О хо! Титишана! Куда ты ушла, Титишана?
Ты ушла далеко – ва, ва, ва!
Затем, испугавшись, что его могут застать врасплох, кот положил взятые вещи на место и вернулся в свой крааль. Он делал так каждое утро, как только Титишана покидала дом, отправляясь в поле, до тех пор, пока дети не услышали его песню и не сказали об этом хозяину дома. Мужчина не поверил им, но все же спрятался у двери и увидел кота, надевшего его набедренную повязку и украшения и начавшего танцевать. Мужчина ворвался в хижину и убил кота, и в тот же момент Титишана, мотыжившая землю, упала без чувств. Придя в себя, она крикнула: «Они убили меня там, в деревне!» – и, рыдая, отправилась домой. Она села у дверей хижины, велев мужу завернуть тело кота в циновку – потому что она умерла бы, увидев тело, – чтобы она могла отнести его в родную деревню. Девушка отправилась в путь, за ней следовал муж. Принеся тело кота в деревню, она положила сверток на площади. Здесь к Титишане подошла женщина и сказала: «Мы предлагали тебе слона – ты отказалась; мы предлагали тебе антилопу – ты отказалась; разве ты не убила нас всех – ответь мне!» Все жители деревни собрались на площади, говоря: «Наш клан Кота погиб!»
Затем они развернули циновку и один за другим – первой была сама Титишана – подходили и смотрели на мертвого кота, и каждый падал замертво, стоило ему увидеть тело животного. Муж Титишаны вышел, закрыл ворота в окружавшей деревню ограде пучком колючих веток и отправился домой, оставив тела жителей деревни непогребенными. Он рассказал своим товарищам, что, убив кота, убил и всех этих людей, поскольку их жизнь зависела от жизни этого животного. Более того, он потерял приданое, которое отдал за свою жену, поскольку в живых не осталось тех, у кого можно было бы потребовать его назад.
Очевидно, что кот являлся тотемом клана. Интересными представляются несколько деталей в сказке. Жена хочет иметь свой тотем, но от нее этого, видимо, не ожидают, и разражается катастрофа. Хранит ли эта сказка смутные воспоминания о переходе от счета родства по женской линии к счету родства по мужской линии? Тот факт, что жизнь клана зависела от кота, кажется, подтверждает теорию тотема как «внешней» души, которой одно время придерживался Фрейзер. Впрочем, впоследствии он отверг ее.
Та же идея лежит в основе истории о буйволе. Сюжетная линия в этой истории очень напоминает историю, рассказанную выше: животное-тотем держится в секрете от мужа, который по неведению убивает его. Есть, однако, и некоторые различия: буйвол невидим для всех, кроме жены[33]. Жена, не знающая, как накормить буйвола, не выдавая его присутствия, велит ему уйти в лес и выходить ночью пастись на полях.
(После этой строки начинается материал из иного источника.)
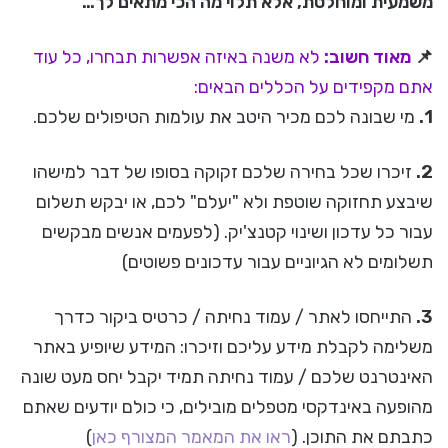
משמעית ומוחלטת, אלא תלוי מה הכי מתאים לך…
📌
מאוד חשוב:
לא משנה באיזה אפשרות תבחרו, כל עוד
אתם מקפידים על הכללים הבאים:
1.
מי שבונה לכם מכיר היטב את עולמות הטיפולים שלכם.
2.
זיכרו שכל בחירה שלכם זקוקה בסופו של דבר למישהו
שיבצע תחזוקה שוטפת ולא "יעלם" לכם, או יבקש תשלום
עבור כל עדכון ושינוי קטנצ'יק. (לפעמים אנשים מבקשים
תשלומים לא הגיוניים עבור עדכונים פשוטים)
3.
התייחסו לאתר / עמוד נחיתה / כרטיס ביקור כדרך
משלימה לקבלת מידע עליכם וזיכרו: המידע שיופיע באתר
האינטרנט שלכם / עמוד נחיתה תמיד יקבל יחס מעט שונה
מהופעה באינדקסי מטפלים מובילים, כי כולם יודעים שאתם
כתבתם את התוכן. (
ראו את המאמר המצורף כאן
)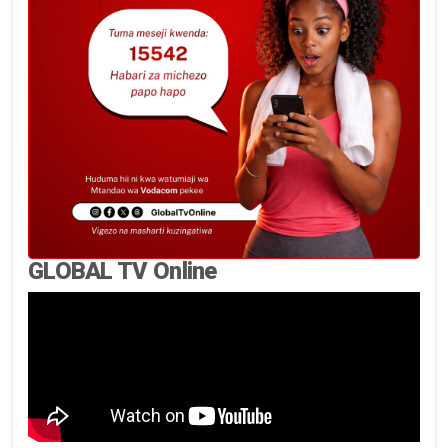
GLOBAL TV Online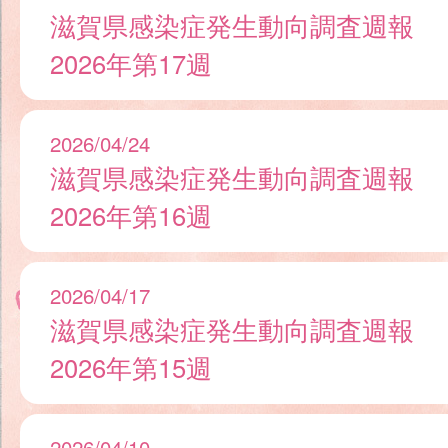
滋賀県感染症発生動向調査週報
2026年第17週
2026/04/24
滋賀県感染症発生動向調査週報
2026年第16週
2026/04/17
滋賀県感染症発生動向調査週報
2026年第15週
2026/04/10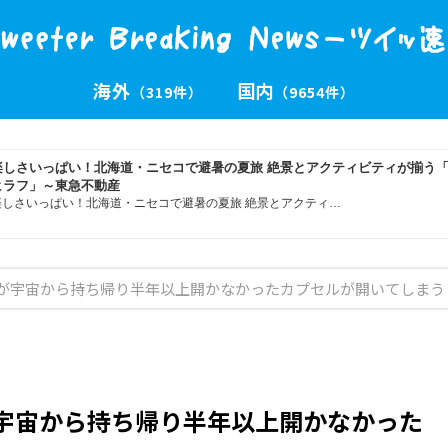
海外
国内
（319件）
（9654件）
Aが宇宙から持ち帰り半年以上開かなかったカプセルが開いてしまう
が宇宙から持ち帰り半年以上開かなかった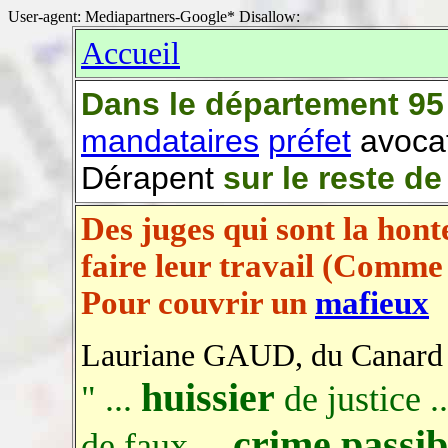
User-agent: Mediapartners-Google* Disallow:
Accueil
Dans le département 95
mandataires
préfet
avoca
Dérapent
sur le reste de
Des juges qui sont la honte
faire leur travail (Comme
Pour couvrir un
mafieux
Lauriane GAUD, du Canard En
huissier
" ...
de justice .
crime passib
de faux ...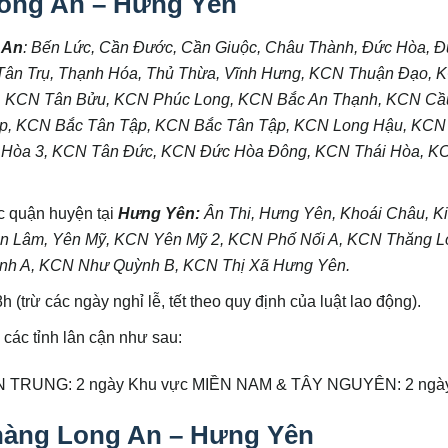
Long An – Hưng Yên
 An
:
Bến Lức
, Cần Đước, Cần Giuộc, Châu Thành, Đức Hòa, 
 Tân Trụ, Thạnh Hóa, Thủ Thừa, Vĩnh Hưng, KCN Thuận Đạo, 
, KCN Tân Bửu, KCN Phúc Long, KCN Bắc An Thạnh, KCN Cầ
, KCN Bắc Tân Tập, KCN Bắc Tân Tập, KCN Long Hậu, KCN
 Hòa 3, KCN Tân Đức, KCN Đức Hòa Đông, KCN Thái Hòa, K
c quận huyện tại
Hưng Yên
:
Ân Thi, Hưng Yên, Khoái Châu, K
ăn Lâm, Yên Mỹ, KCN Yên Mỹ 2, KCN Phố Nối A, KCN Thăng L
nh A, KCN Như Quỳnh B, KCN Thị Xã Hưng Yên.
 (trừ các ngày nghỉ lễ, tết theo quy định của luật lao động).
các tỉnh lân cận như sau:
ỀN TRUNG: 2 ngày Khu vực MIỀN NAM & TÂY NGUYÊN: 2 ngà
 hàng Long An – Hưng Yên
Буйвол выполняет различные просьбы женщины – приносит воду и хворост, обрабатывает землю и т. д. Когда буйвол погибает, жена пытается оживить его при помощи магических церемоний, и ей бы это удалось, если бы ее не прервали в критический момент. Наконец члены тотемного клана, услышав о смерти буйвола, убивают себя и своих детей. Такой конец представляется менее примитивной концепцией, чем в первой истории.
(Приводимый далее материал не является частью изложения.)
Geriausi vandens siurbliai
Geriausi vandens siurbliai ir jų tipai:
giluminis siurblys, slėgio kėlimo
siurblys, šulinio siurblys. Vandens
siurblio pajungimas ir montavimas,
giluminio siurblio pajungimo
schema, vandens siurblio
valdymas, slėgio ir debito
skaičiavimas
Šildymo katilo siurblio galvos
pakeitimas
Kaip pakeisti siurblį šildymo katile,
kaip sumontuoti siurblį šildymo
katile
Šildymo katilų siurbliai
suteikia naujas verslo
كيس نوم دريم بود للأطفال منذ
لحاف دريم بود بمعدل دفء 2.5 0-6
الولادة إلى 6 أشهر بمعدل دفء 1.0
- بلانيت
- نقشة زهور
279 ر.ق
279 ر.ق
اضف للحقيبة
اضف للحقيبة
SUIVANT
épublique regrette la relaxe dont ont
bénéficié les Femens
По утверждению доктора Мансфельда, племя экои из Камеруна не только считает своих тотемных животных помощниками и защитниками, но и может заставить их выполнять приказания, например напасть на врагов племени. Тотемная группа обычно совпадает с деревней, то есть является вопросом локализации, а не происхождения. Самыми типичными тотемами являются гиппопотам, слон, крокодил, леопард и горилла, а также рыбы и змеи. Этот автор дает примечательную фотографию: река, часто посещаемая тотемом клана – гиппопотамами, где животные, если их не тревожить, ведут себя чрезвычайно покладисто. На фотографии запечатлены шестнадцать гиппопотамов, плавающих в воде и совершенно не обращающих внимания на белых людей и их фотоаппараты. Они пришли по зову вождя, выступавшего в роли гида доктора Мансфельда, и следовали за группой, когда та гуляла по берегу.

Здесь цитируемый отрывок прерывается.